| Passage to read |
URL: https://github.com/apache/hudi/issues/7057#issuecomment-1846470553
@ad1happy2go
i also face this problem .
version : hudi 0.12.3
how to reproduce the issue: just use the insert overwirte sql when insert a big table .
here is my case:
row: 1148000000 (if the rows is smaller .eg 1000000 ,there will can't reproduce this issue)
ddl :` create table temp_db.ods_cis_corp_history_profile_hudi_t1_20231208(
`_hoodie_is_deleted` BOOLEAN,
`t_pre_combine_field` long,
order_type int ,
order_no int ,
profile_no int ,
profile_type string ,
profile_cat string ,
u_version string ,
order_line_no int ,
profile_c string ,
profile_i int ,
profile_f decimal(20,8) ,
profile_d timestamp ,
active string ,
entry_datetime timestamp ,
entry_id int ,
h_version int )
USING hudi
TBLPROPERTIES (
'hoodie.write.concurrency.mode'='optimistic_concurrency_control' ,
'hoodie.cleaner.policy.failed.writes'='LAZY',
'hoodie.write.lock.provider'='org.apache.hudi.client.transaction.lock.FileSystemBasedLockProvider',
'hoodie.write.lock.filesystem.expire'= 5,
'primaryKey' = 'order_no,profile_type,profile_no,order_type,profile_cat',
'type' = 'cow',
'preCombineField' = 't_pre_combine_field')

| Goal 1 |
What Hudi version does the Hudi issue comment report?
The Hudi issue comment and the records are unrelated material.

| Material supplied |

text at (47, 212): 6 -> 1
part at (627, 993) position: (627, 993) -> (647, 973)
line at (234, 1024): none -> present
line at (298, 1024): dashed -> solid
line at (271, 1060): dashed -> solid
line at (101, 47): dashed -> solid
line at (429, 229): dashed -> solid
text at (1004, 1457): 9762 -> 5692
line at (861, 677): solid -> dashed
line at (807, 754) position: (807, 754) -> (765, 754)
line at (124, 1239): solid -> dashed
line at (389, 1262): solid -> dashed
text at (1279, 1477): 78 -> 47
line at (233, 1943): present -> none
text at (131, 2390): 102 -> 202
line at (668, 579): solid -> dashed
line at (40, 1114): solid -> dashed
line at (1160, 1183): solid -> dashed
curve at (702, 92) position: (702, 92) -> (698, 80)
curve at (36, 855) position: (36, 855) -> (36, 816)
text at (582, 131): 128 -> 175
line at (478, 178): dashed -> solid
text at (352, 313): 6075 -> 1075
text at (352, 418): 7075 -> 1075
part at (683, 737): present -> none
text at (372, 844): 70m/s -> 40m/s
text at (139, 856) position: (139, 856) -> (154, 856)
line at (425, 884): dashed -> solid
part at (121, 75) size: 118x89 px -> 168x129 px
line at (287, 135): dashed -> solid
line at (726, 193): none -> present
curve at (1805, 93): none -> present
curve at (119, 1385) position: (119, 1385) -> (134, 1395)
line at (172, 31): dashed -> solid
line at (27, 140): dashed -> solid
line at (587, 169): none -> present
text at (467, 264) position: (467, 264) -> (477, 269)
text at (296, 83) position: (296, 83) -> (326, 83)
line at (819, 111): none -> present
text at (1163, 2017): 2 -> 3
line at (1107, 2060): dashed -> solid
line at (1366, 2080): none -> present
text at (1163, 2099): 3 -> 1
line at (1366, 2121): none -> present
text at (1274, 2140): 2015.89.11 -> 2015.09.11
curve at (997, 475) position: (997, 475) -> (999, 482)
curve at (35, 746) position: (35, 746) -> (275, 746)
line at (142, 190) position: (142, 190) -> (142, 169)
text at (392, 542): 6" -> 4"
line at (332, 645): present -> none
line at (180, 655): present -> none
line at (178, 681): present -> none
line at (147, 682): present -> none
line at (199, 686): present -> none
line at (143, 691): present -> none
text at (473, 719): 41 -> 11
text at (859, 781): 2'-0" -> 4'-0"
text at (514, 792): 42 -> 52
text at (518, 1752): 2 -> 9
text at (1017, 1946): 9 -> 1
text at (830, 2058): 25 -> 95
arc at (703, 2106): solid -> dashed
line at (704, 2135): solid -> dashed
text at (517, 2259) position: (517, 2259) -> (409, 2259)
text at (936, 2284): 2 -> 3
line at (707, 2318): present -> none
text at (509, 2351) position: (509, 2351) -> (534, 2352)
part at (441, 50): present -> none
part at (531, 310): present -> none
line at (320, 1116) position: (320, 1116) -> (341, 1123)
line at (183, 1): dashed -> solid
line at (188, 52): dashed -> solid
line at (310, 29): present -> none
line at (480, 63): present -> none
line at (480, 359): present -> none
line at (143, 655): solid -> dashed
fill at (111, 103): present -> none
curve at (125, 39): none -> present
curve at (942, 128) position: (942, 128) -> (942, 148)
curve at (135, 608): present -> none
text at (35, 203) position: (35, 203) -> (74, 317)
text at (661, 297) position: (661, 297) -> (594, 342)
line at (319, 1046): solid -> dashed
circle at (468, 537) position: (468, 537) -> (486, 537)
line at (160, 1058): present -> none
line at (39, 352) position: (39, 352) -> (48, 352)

| Goal 2 |
Please return the records from their first line through the line containing "line at (861, 677): solid -> dashed", including both ends, copying each line character for character.

| Task answer 1 |
Hudi 0.12.3

| Task answer 2 |
text at (47, 212): 6 -> 1
part at (627, 993) position: (627, 993) -> (647, 973)
line at (234, 1024): none -> present
line at (298, 1024): dashed -> solid
line at (271, 1060): dashed -> solid
line at (101, 47): dashed -> solid
line at (429, 229): dashed -> solid
text at (1004, 1457): 9762 -> 5692
line at (861, 677): solid -> dashed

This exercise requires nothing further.